- **Exercise requirements**: Render the lines below as a Markdown table with the columns "No." and "Line", starting at the first line and going through the line that contains "T: 4 h 31 min". Skip blank lines.

------------

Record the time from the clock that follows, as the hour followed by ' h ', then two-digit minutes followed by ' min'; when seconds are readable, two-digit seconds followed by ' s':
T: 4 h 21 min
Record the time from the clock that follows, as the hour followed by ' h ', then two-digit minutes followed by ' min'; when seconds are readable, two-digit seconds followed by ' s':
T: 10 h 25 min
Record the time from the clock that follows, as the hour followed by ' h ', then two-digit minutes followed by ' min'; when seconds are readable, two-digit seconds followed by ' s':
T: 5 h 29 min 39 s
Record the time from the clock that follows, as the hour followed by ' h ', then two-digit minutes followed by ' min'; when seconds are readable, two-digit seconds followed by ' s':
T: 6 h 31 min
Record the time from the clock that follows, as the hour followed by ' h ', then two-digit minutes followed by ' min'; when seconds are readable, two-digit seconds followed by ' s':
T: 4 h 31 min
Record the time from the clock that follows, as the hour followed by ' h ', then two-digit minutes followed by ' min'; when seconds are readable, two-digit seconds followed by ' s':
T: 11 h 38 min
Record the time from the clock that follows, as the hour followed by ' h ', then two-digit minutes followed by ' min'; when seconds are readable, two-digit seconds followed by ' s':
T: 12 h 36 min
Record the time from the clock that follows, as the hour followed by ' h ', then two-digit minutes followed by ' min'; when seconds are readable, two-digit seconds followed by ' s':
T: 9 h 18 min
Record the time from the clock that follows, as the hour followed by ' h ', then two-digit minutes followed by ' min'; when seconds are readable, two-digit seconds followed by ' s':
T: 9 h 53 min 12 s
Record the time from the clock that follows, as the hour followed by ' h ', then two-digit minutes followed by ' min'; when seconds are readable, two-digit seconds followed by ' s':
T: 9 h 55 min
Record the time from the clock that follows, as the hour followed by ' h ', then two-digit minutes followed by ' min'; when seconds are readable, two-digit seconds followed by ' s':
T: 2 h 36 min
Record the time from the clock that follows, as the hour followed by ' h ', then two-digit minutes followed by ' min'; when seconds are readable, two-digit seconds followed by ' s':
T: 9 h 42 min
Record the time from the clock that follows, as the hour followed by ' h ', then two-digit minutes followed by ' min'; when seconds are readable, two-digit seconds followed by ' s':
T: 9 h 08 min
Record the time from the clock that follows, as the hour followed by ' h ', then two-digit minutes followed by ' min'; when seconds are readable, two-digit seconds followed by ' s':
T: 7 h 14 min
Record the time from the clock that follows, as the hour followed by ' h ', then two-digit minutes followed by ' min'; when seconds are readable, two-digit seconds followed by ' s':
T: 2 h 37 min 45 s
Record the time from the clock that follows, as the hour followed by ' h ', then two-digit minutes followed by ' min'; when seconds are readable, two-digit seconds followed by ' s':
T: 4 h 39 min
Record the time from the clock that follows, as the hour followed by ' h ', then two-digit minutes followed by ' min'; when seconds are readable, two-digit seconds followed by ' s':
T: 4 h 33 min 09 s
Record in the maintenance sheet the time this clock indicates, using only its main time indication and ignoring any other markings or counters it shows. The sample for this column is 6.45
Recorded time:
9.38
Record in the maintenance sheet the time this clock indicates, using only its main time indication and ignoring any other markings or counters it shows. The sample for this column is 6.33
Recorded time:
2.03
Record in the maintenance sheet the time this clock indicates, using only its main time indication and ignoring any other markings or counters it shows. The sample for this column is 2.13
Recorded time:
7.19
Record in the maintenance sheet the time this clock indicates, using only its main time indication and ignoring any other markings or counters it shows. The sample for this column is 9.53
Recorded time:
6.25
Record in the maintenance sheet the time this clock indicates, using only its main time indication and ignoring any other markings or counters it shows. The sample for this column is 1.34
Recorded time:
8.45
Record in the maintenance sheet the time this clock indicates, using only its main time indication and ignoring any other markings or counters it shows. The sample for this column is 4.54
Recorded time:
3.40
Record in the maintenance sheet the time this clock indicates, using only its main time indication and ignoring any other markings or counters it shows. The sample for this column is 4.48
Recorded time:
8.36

------------

- **Exercise output**:
| No. | Line |
|---|---|
| 1 | Record the time from the clock that follows, as the hour followed by ' h ', then two-digit minutes followed by ' min'; when seconds are readable, two-digit seconds followed by ' s': |
| 2 | T: 4 h 21 min |
| 3 | Record the time from the clock that follows, as the hour followed by ' h ', then two-digit minutes followed by ' min'; when seconds are readable, two-digit seconds followed by ' s': |
| 4 | T: 10 h 25 min |
| 5 | Record the time from the clock that follows, as the hour followed by ' h ', then two-digit minutes followed by ' min'; when seconds are readable, two-digit seconds followed by ' s': |
| 6 | T: 5 h 29 min 39 s |
| 7 | Record the time from the clock that follows, as the hour followed by ' h ', then two-digit minutes followed by ' min'; when seconds are readable, two-digit seconds followed by ' s': |
| 8 | T: 6 h 31 min |
| 9 | Record the time from the clock that follows, as the hour followed by ' h ', then two-digit minutes followed by ' min'; when seconds are readable, two-digit seconds followed by ' s': |
| 10 | T: 4 h 31 min |